I’ve written before about the many reasons not to support Stein. The quick answer is, she doesn’t have consistent policies, half of her policies are anti-science, and she doesn’t have the experience or political resources to put any of her polices in place if she did get elected. The truth is she’s not a serious candidate, she’s a troll.
Mathematically, voting for Johnson or Stein is exactly the same as voting for Trump. It isn’t a protest, it’s putting a bullet in the head of a lot of your fellow citizen. Also, voting for third parties in our system betrays a fundamental misunderstanding of coalitions and the electoral system.
But you don’t just have to take my word for it:
Virtually every election I’ve ever witnessed has been some kind of referendum on whether I’m a legal person – ever done ground work, going door to door, arguing with people why they shouldn’t vote to make you illegal?
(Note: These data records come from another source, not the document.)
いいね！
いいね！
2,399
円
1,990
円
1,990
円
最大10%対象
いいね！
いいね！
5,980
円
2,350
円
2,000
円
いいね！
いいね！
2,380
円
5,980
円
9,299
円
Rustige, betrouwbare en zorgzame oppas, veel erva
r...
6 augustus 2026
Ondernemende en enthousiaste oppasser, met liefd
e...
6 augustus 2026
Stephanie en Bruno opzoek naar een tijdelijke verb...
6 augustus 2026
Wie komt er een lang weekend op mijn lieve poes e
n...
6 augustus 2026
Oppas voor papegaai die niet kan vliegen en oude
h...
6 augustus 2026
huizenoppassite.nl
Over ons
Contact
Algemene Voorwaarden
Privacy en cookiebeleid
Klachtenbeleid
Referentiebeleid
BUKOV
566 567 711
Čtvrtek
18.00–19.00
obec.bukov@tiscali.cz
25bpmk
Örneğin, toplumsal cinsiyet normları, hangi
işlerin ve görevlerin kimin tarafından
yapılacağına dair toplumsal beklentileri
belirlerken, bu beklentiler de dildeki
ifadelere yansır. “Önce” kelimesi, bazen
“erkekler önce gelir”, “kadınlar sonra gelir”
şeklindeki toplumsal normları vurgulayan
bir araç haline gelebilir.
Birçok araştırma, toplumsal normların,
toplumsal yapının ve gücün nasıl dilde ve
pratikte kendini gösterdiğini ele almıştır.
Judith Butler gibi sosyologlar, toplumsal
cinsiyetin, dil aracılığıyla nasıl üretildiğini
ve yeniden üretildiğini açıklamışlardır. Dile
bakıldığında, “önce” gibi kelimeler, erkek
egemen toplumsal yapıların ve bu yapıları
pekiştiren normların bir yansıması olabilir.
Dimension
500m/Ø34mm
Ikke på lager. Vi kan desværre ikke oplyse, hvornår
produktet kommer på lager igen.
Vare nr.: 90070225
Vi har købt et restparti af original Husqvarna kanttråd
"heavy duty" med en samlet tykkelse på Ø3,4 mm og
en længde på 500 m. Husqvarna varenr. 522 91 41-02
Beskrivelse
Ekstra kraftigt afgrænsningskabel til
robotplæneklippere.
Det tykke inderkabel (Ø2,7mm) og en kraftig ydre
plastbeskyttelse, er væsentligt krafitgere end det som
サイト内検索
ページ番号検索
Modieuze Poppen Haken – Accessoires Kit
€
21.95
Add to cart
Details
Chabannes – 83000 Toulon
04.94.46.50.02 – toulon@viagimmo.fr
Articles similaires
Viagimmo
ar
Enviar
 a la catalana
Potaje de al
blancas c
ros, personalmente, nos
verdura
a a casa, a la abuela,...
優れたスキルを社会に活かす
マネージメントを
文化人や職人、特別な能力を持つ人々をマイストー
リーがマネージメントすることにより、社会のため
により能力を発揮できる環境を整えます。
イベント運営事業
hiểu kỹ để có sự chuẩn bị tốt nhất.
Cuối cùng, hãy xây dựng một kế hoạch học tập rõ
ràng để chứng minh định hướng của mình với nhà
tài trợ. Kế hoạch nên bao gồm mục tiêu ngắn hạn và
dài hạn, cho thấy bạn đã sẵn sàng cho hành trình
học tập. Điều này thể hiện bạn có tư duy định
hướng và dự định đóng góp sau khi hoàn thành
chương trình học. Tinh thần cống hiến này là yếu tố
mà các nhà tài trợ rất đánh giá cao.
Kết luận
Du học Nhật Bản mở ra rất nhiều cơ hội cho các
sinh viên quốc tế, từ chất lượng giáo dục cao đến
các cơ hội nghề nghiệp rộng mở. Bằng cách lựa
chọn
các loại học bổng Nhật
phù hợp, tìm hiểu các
I have, and it sucks – and in that way, this election is no different.
The hate is just a lot more broadly aimed this time.
So I’m not watching the debate tonight. It’s bad enough being reminded every two to four years that about half the country is just fine voting to lock me up. This whole thing is yet another referendum on my existence, so why the fuck would I subject myself to that?
This is time to elect Hillary Clinton and then work after the election to mobilize millions of people to make sure she can be the most progressive president she can be.
According to an analysis of roll call votes by Voteview, Clinton’s record was more liberal than 70 percent of Democrats in her final term in the Senate. She was more liberal than 85 percent of all members. Her 2008 rival in the Democratic presidential primary, Barack Obama, was nearby with a record more liberal than 82 percent of all members — he was not more liberal than Clinton.